Table 7: International tumor budding consensus conference (ITBCC) guidelines for assessment of tumor budding[42]

Click here to view

Ancillary testing in colorectal cancer

(1) Testing for microsatellite instability (MSI): MSI reflects defective DNA Mismatch Repair (dMMR) system due to mutations in microsatellites, which may be germline or somatic or due to epigenetic inactivation (e.g., methylation of MLH-1 promoter gene), leading to loss function of the protein. Universal testing for microsatellite instability (MSI) in colorectal cancer (CRC) is recommended for prognostication as it confers favorable stage adjusted prognosis, for identification of Lynch syndrome and for therapeutic purposes, the latter most relevant in stage-II colorectal cancer where it has been shown that the patients with MSI-associated CRC are not benefitted with adjuvant 5-flurouracil (5-FU) chemotherapy.[45],[46],[47],[48] It is also performed in metastatic/refractory colorectal cancer to identify the subset of patients who would benefit from anti-programmed cell death-1 (PD-1)/programmed death ligand-1 (PDL-1) immune checkpoint inhibitors, for example, Pembrolizumab.[49]
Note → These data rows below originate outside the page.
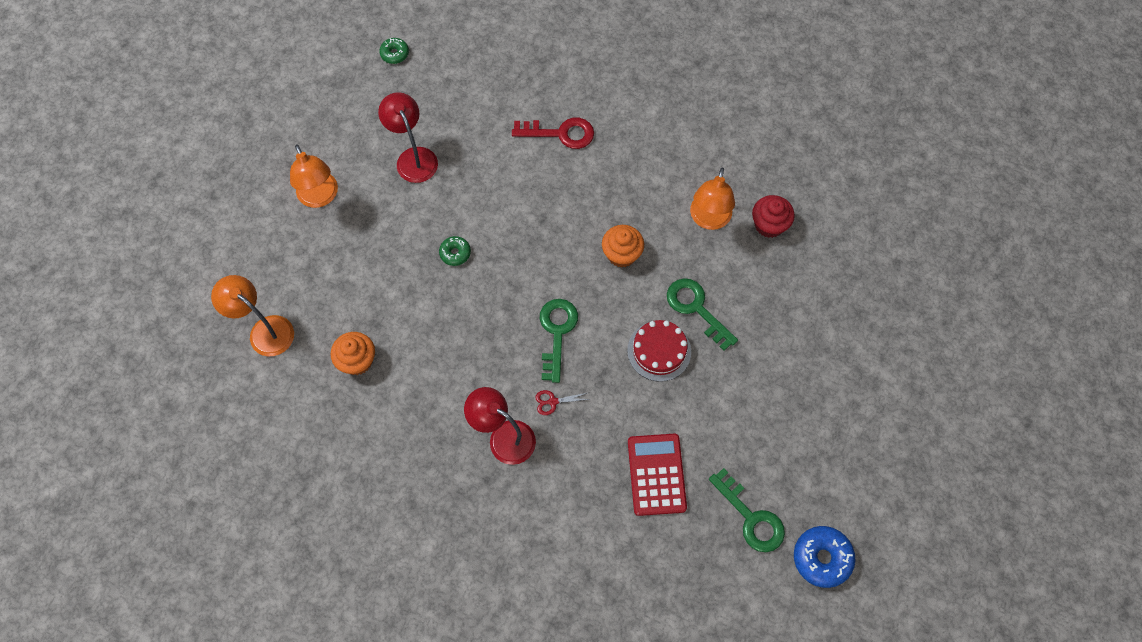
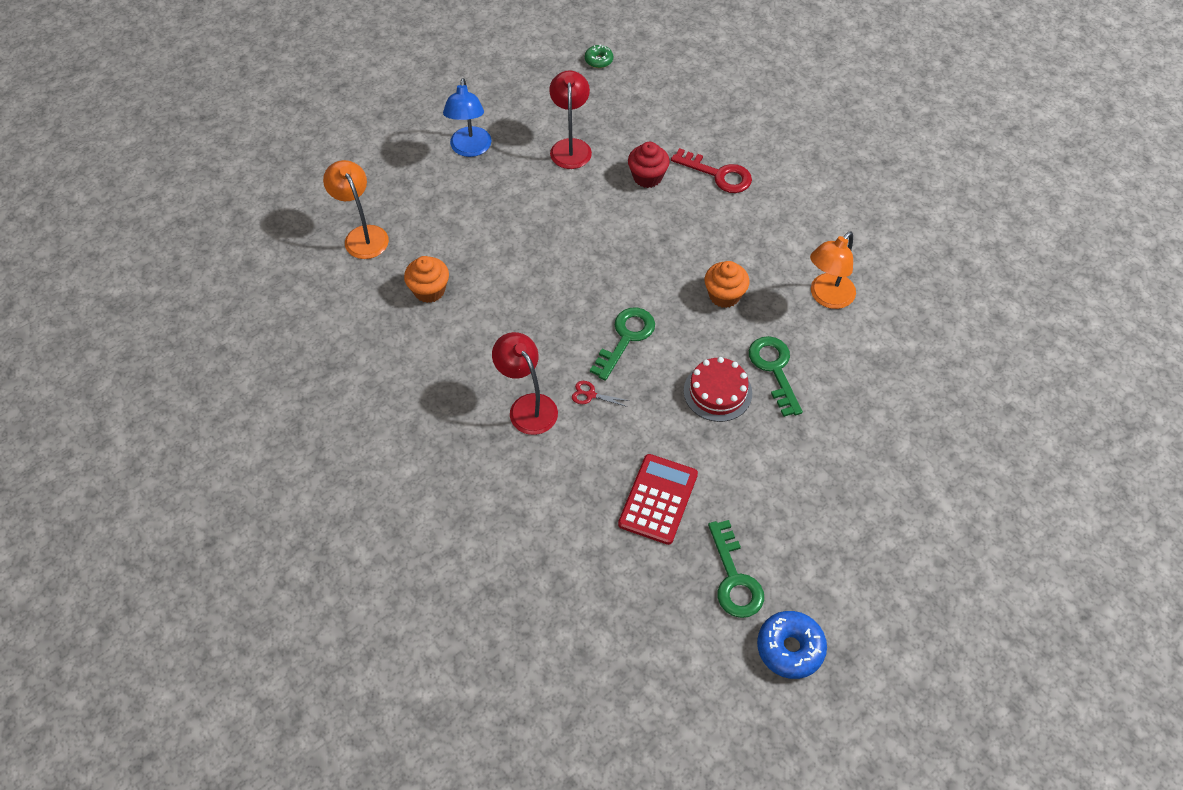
camera: 25 degrees right, 10 degrees down
orange lamp [290,144,338,208] -> blue lamp [443,78,491,157]
green donut [439,236,471,266] -> none
red cupcake [752,195,795,238] -> red cupcake moved to [628,142,670,188]

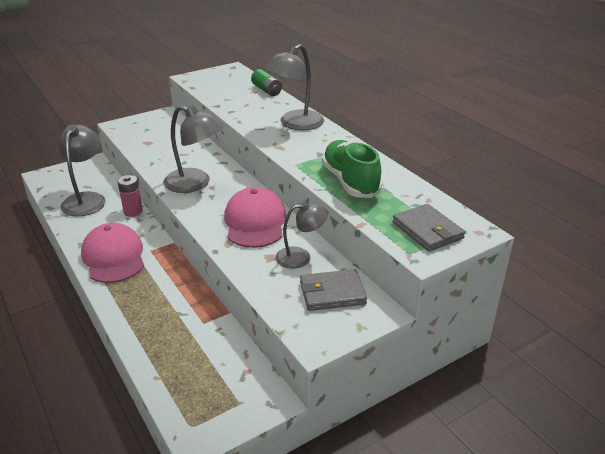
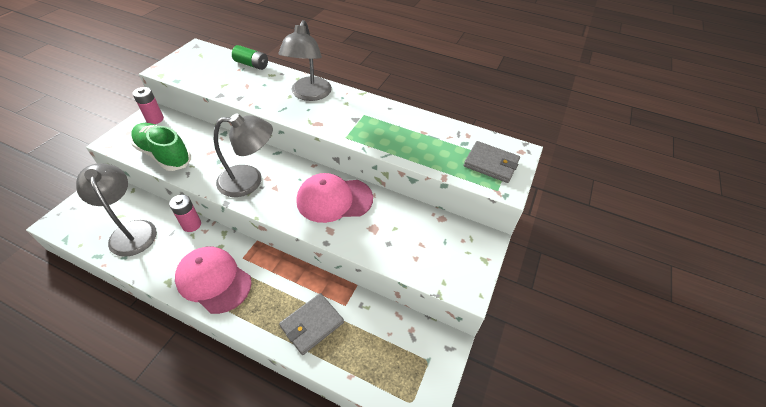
camera: 35 degrees left, 15 degrees up
pink cap [224,187,286,248] -> pink cap turned 60 degrees counterclockwise [297,173,373,223]
grey lamp [276,201,328,269] -> none
grey wallet [300,269,367,311] -> grey wallet moved to [279,293,344,355]
green shoe [322,140,382,198] -> green shoe moved to [131,123,191,171]
none -> pink battery [133,87,164,124]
Testing for MSI can be done by (i) IHC of MMR proteins (biomarkers MLH1, MSH2, MSH6, and PMS2) to show loss of nuclear expression of MMR proteins; and or (ii) molecular testing—polymerized chain reaction (PCR)-based test or next-generation sequencing (NGS), to reveal microsatellite alterations.[50]
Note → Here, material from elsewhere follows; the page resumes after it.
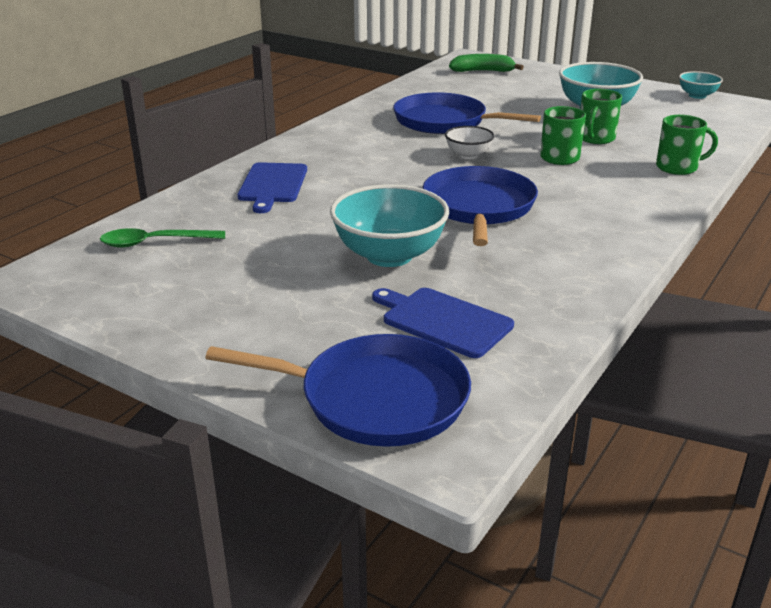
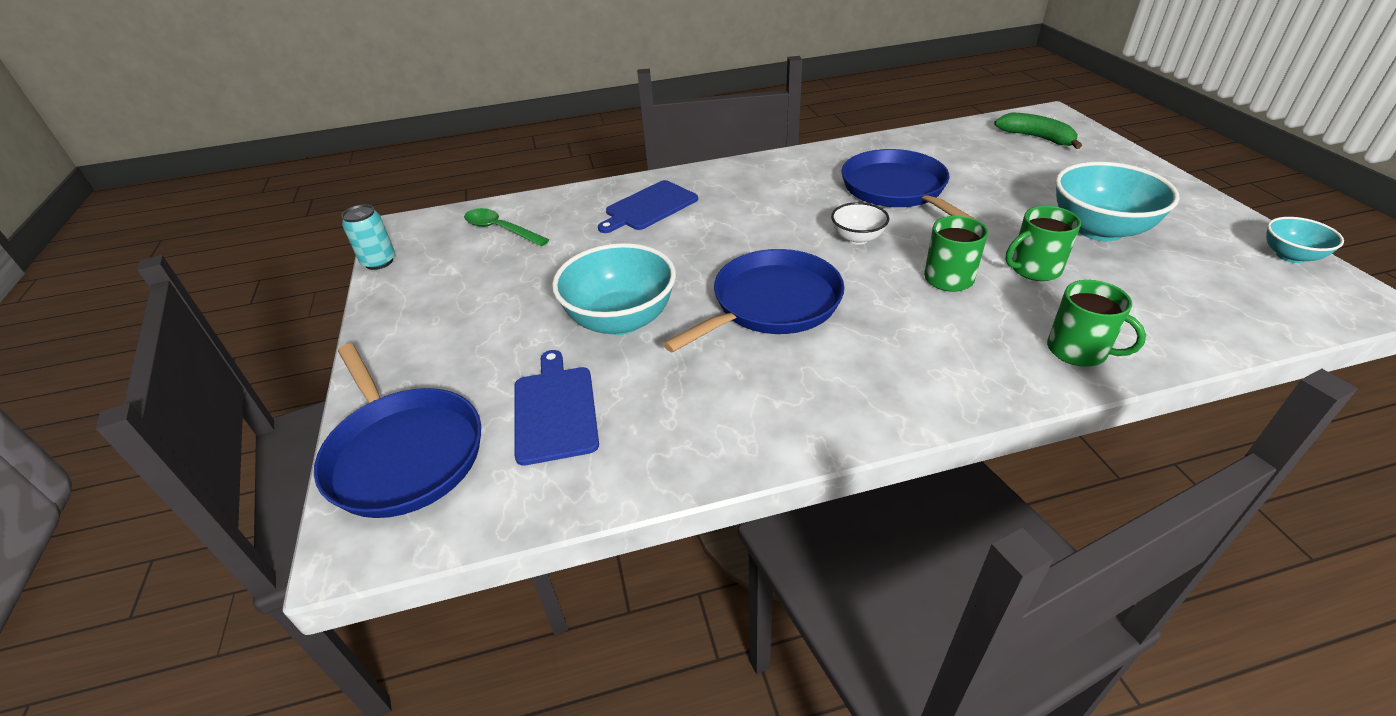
camera: 45 degrees right, 10 degrees up
none -> turquoise can [342,204,395,270]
IHC testing of MMR proteins: The interpretation of the biomarkers MLH1, MSH2, MSH6, and PMS2 evaluated on IHC is summarized in [Table 8].[51] It is recommended to use all four MMR antibodies either together or sequentially. IHC can be performed on the biopsy or surgical specimen. Normal colonic mucosa, lymphocytes, and stromal cells act as an internal control. The selection of tissue sections for IHC should include tumors with normal mucosa and or the other cells to ensure the presence of internal control. It is important to be aware that IHC expression of the MMR proteins can be adversely affected by pre-analytic factors such as poor tissue fixation, prolonged cold ischemia time resulting in false-negative staining or aberrant expression like cytoplasmic staining, dot-like/perinuclear positivity. Neoadjuvant therapy especially in rectal cancer can affect immunoexpression of the MMR proteins (especially MSH6) in the resection specimen and therefore pretreatment tissue biopsy is preferred for IHC studies.
Table 8: Immunohistochemical (IHC) interpretation of mismatch repair (MMR) protein(s) expression and consequent germ line testing for Lynch syndrome[51]

Click here to view

Deletions of the epithelial cell adhesion (EpCam) gene located upstream of MSH2 has been described in a subset of families with Lynch syndrome.[52] This is evidenced by the loss of immunoexpression of MSH2, due to somatic hypermethylation of MSH2. Specific testing for EpCam (TACSTD1) can be performed if clinically indicated.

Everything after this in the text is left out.